On the 18th hole, he hit his tee shot into the back pocket of a retired doctor's trousers.
But Blixt apparently knows something about playing by the seat of your pants. For starters, he knew the applicable rule.
"I didn't have to play it from there," he said.
Blixt got a free drop near where the fan stood. With a five-iron, he lofted a shot to the 18th hole's treacherous plateau green. The ball landed a bit short, but one odd bounce will often beget another, so Blixt's ball skipped forward and rolled within three feet of the hole. His birdie putt rolled directly in the hole - as opposed to toppling in the side pocket - and Blixt had a brilliant round of four-under-par 66.
That put him at six under for the championship, three strokes behind the leader, Jim Furyk.
"I have never seen anything like that," Blixt said of a shot that was somehow wayward and accurate at the same time. "I'm very fortunate that the fan was standing where he was. It stopped the ball in a good place."
That comment elicited giggles from reporters. Blixt guffawed as well.
"Well, where I had to drop I didn't have to deal with too many trees and stuff like that," he said. "So, thank you, hat's off to someone who did that to me."
The fan was Muhammad Khokhar, who was watching the tournament with his son and two granddaughters.
"The ball hit me in the back, and then the next thing I knew it was in my pocket," Khokhar, 70, said.
Once Blixt made his way down the left side of the 18th hole, Khokhar, who did not appear injured, informed him where his drive had come to rest. Soon, Khokhar was holding the ball aloft over his head as Blixt laughed and the surrounding crowd cheered and chuckled.
The circumstances - the ball ending up in a fan's pocket and Blixt making a pivotal birdie on a taxing par-four - left Oak Hill Country Club abuzz. Blixt's playing partner, Lee Westwood, was astonished.
"How does that happen?" Westwood said. "I mean, these trousers I'm wearing are a bit tight. I couldn't get a card and a pencil in my back pocket, never mind a golf ball. So that gentleman is doing well to catch that on the fly in his back pocket."
Westwood, an Englishman mindful of American baseball and what state he was in, added: "I think the Yankees ought to sign him up."

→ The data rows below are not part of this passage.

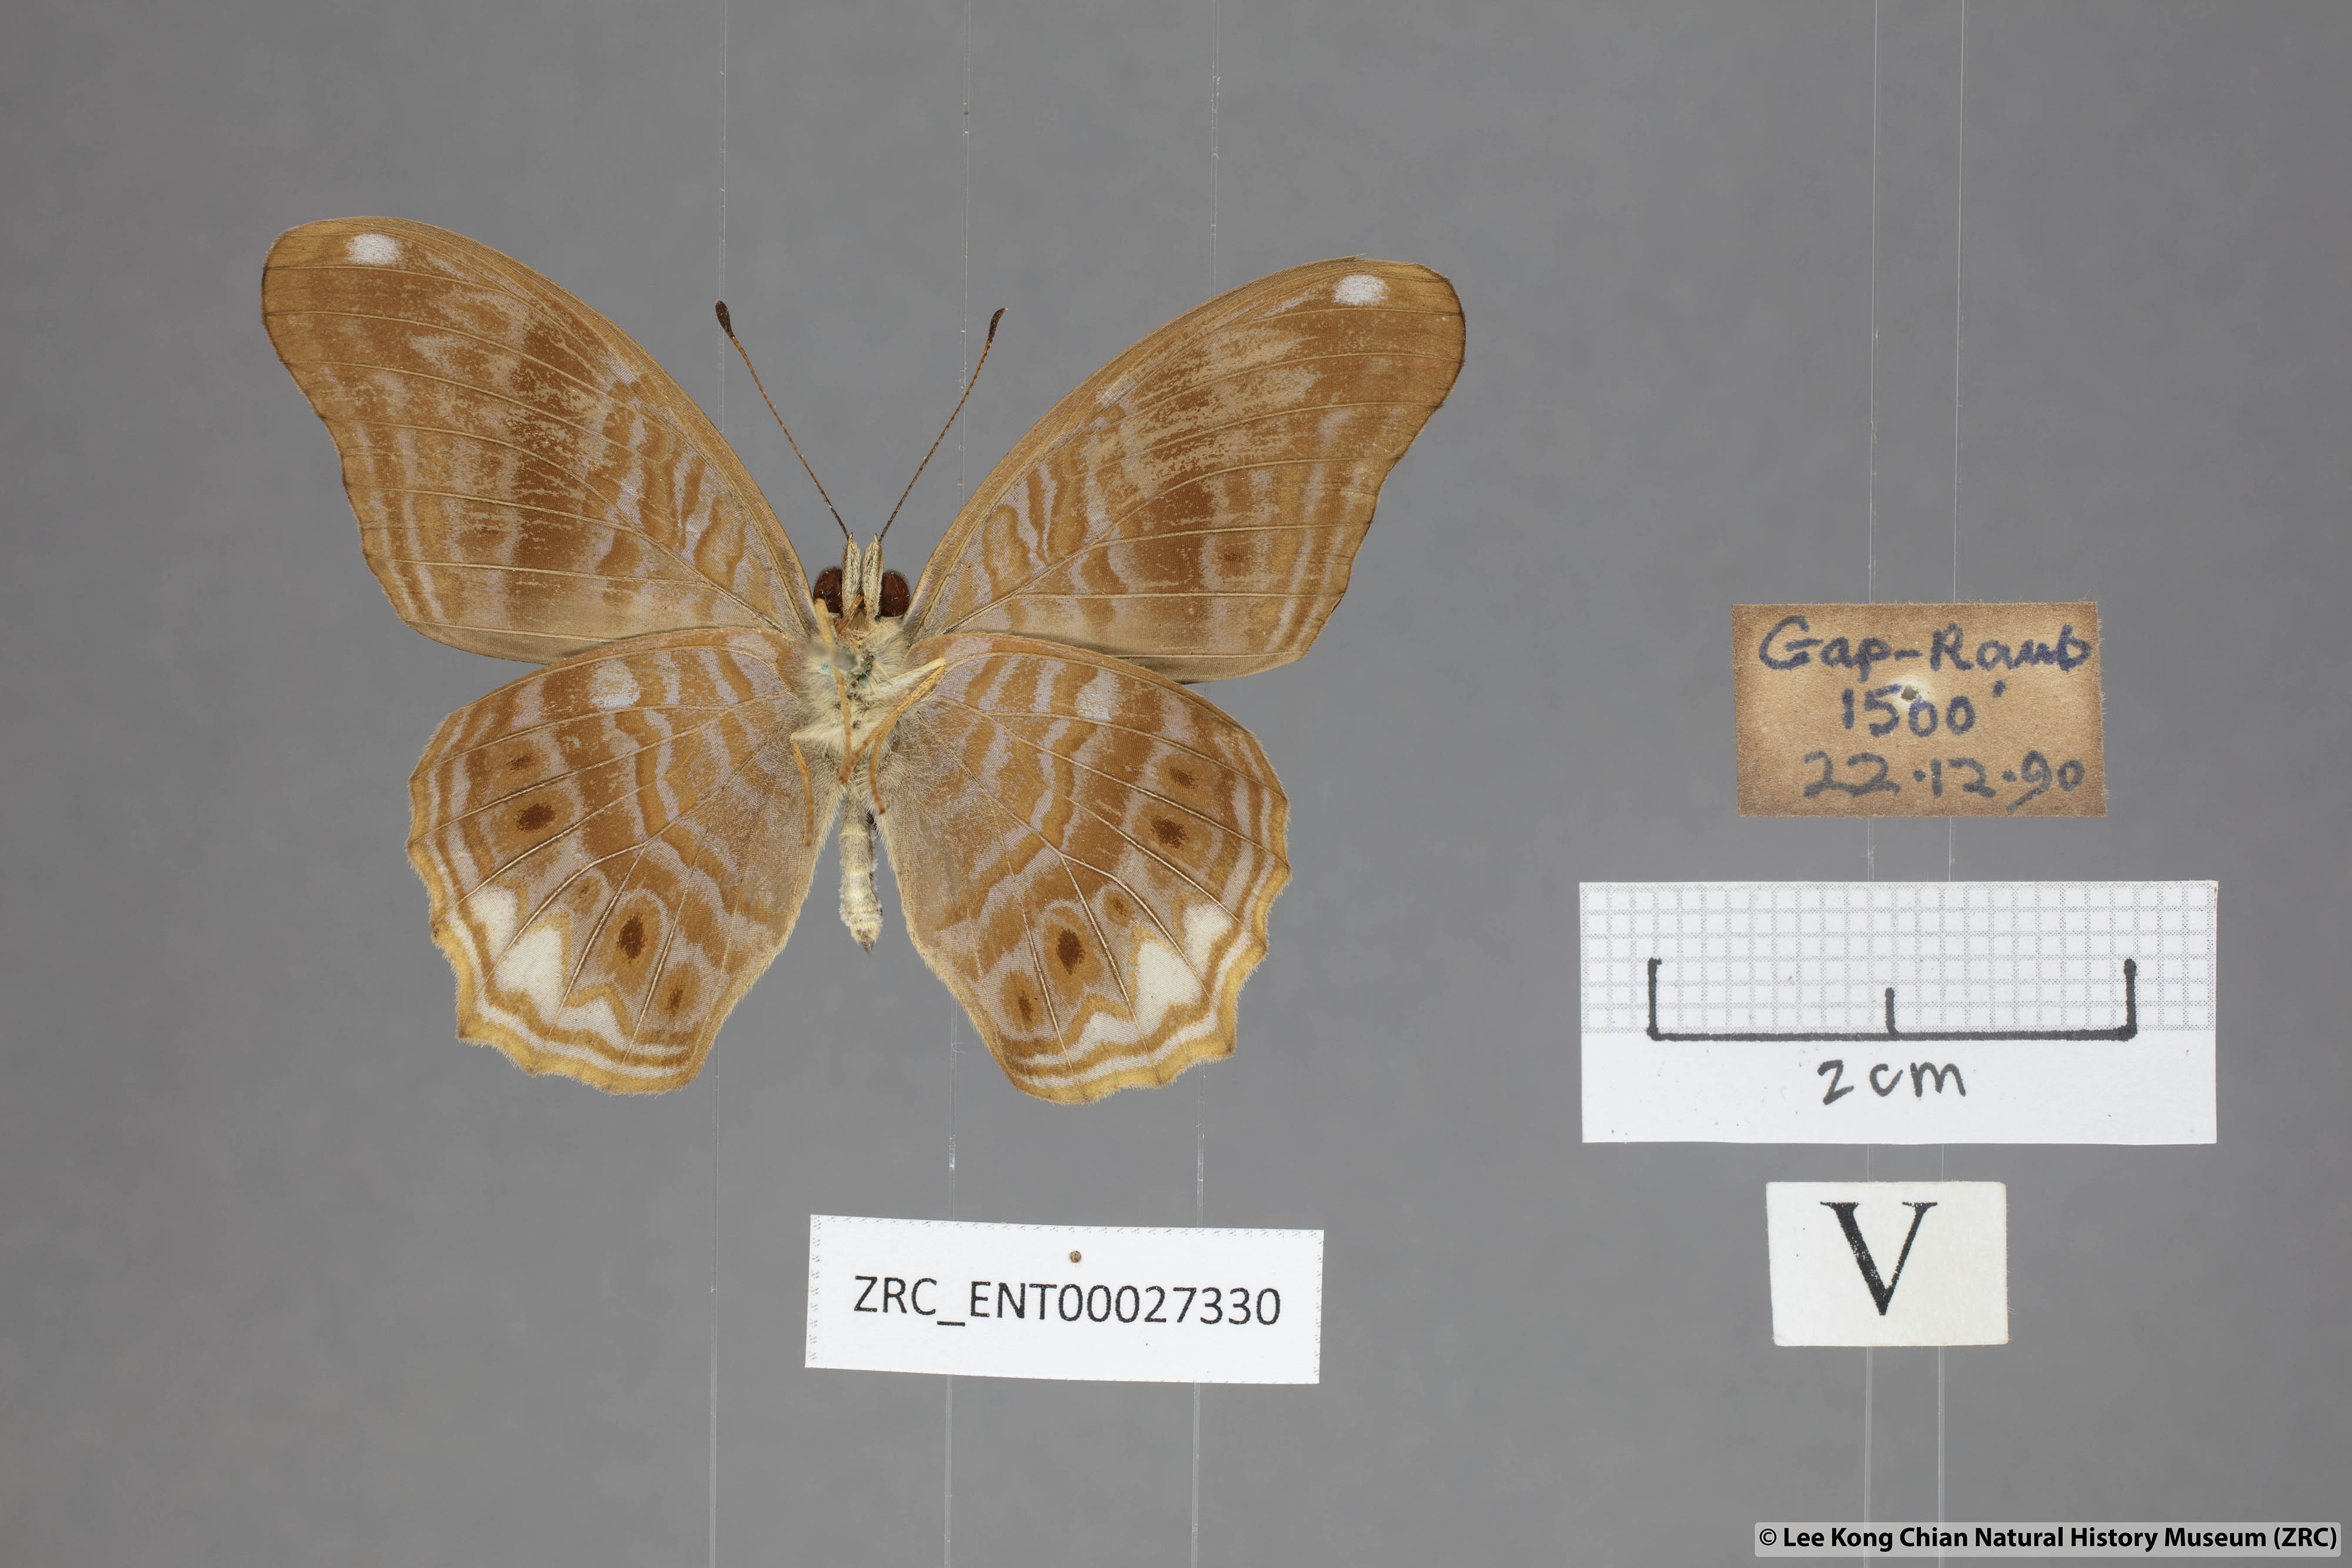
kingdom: Animalia
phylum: Arthropoda
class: Insecta
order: Lepidoptera
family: Nymphalidae
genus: Terinos
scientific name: Terinos terpander
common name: Royal assyrian
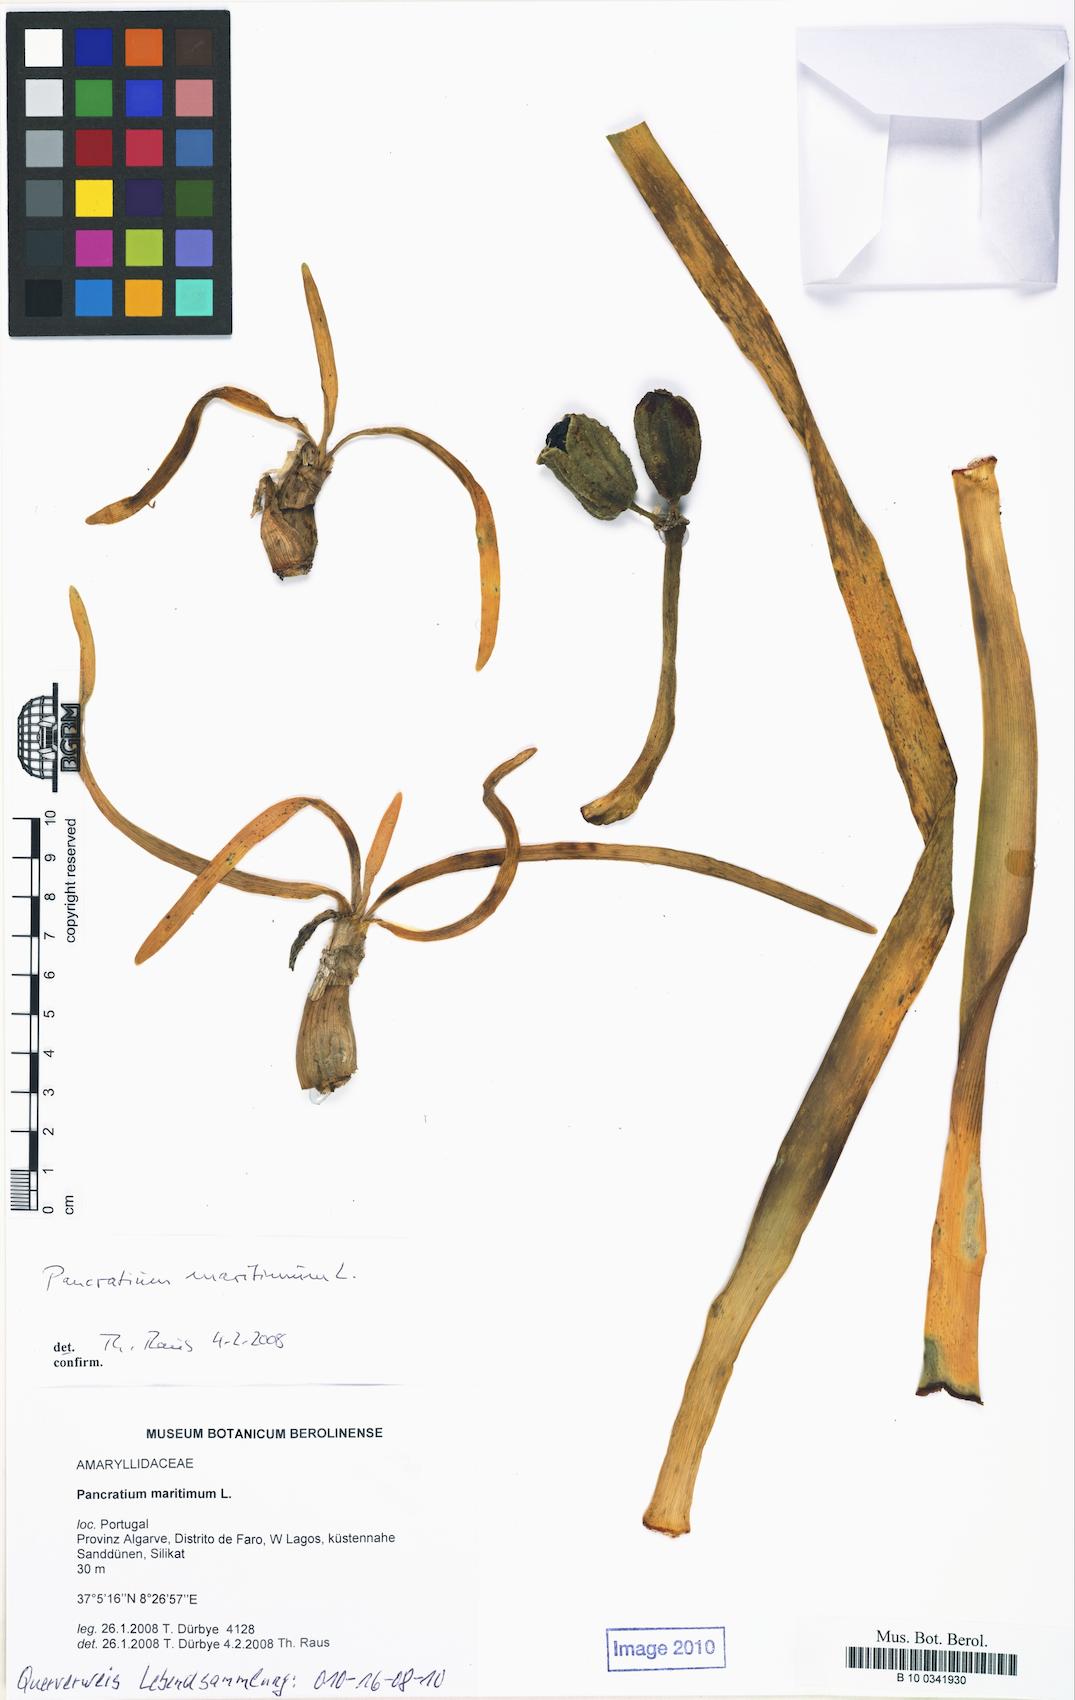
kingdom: Plantae
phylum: Tracheophyta
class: Liliopsida
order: Asparagales
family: Amaryllidaceae
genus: Pancratium
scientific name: Pancratium maritimum
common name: Sea-daffodil
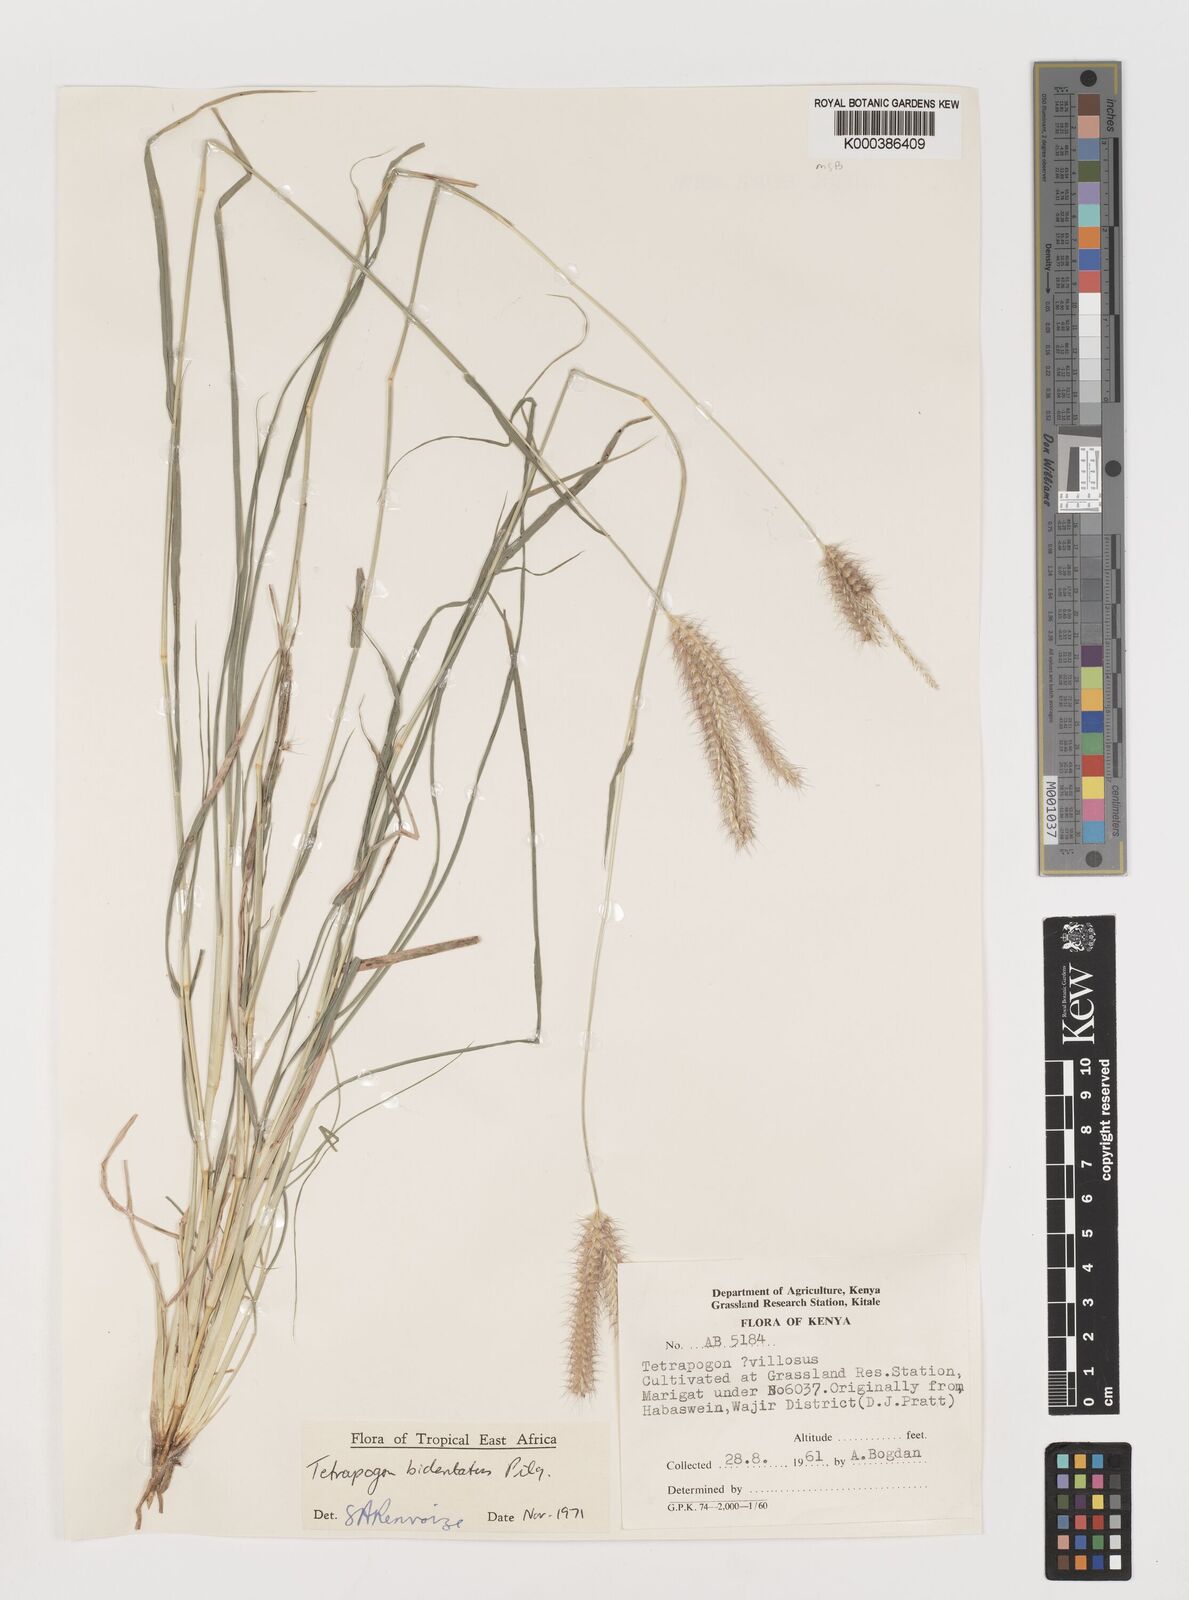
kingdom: Plantae
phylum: Tracheophyta
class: Liliopsida
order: Poales
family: Poaceae
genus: Tetrapogon
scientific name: Tetrapogon bidentatus
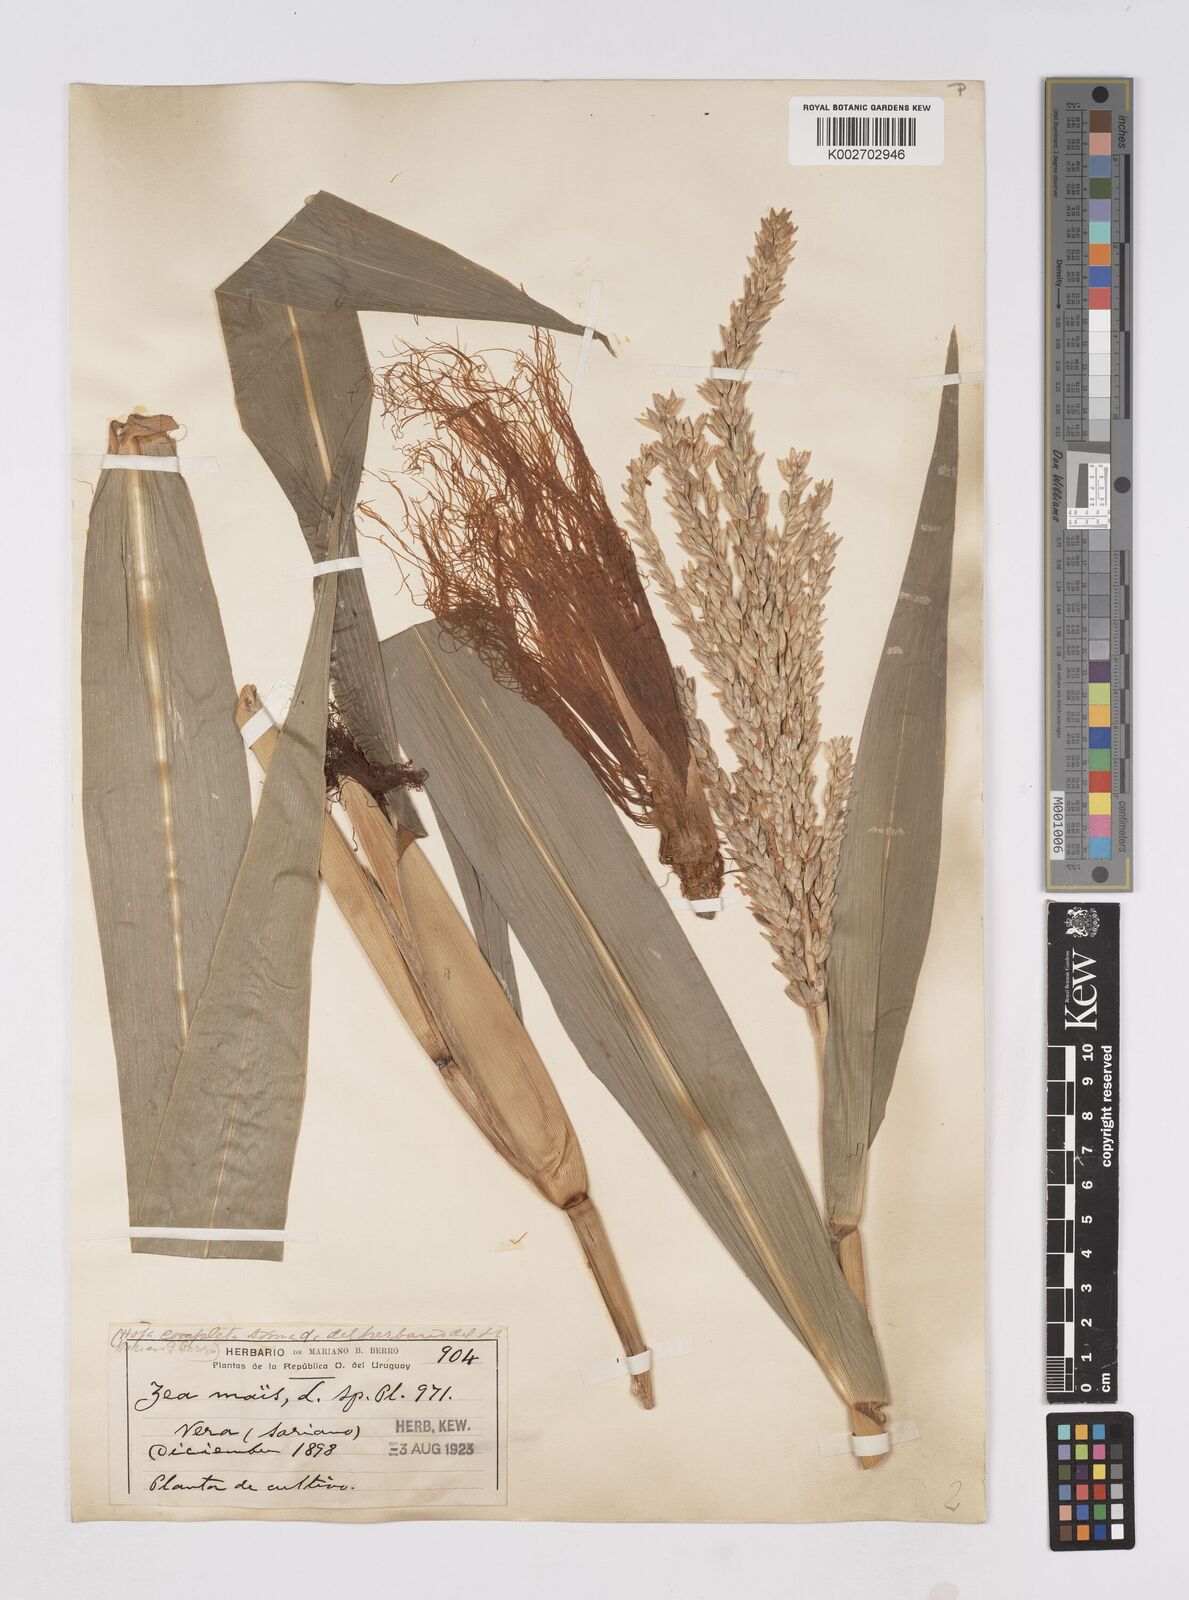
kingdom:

Blixt is new to the spotlight. When he had to step onto a small, raised platform to address the news media, he said: "This feels a little weird to be here. It feels like going back to college speech class. I hated that. Now it's even worse."
He was engaging though, saying that he was unsettled for the first three holes after drinking too much coffee.
He seemed surprised a major championship was in reach. That may be a new experience, but Blixt was still making a few promises. "No coffee," Blixt said. "Absolutely not. Nothing weird tomorrow."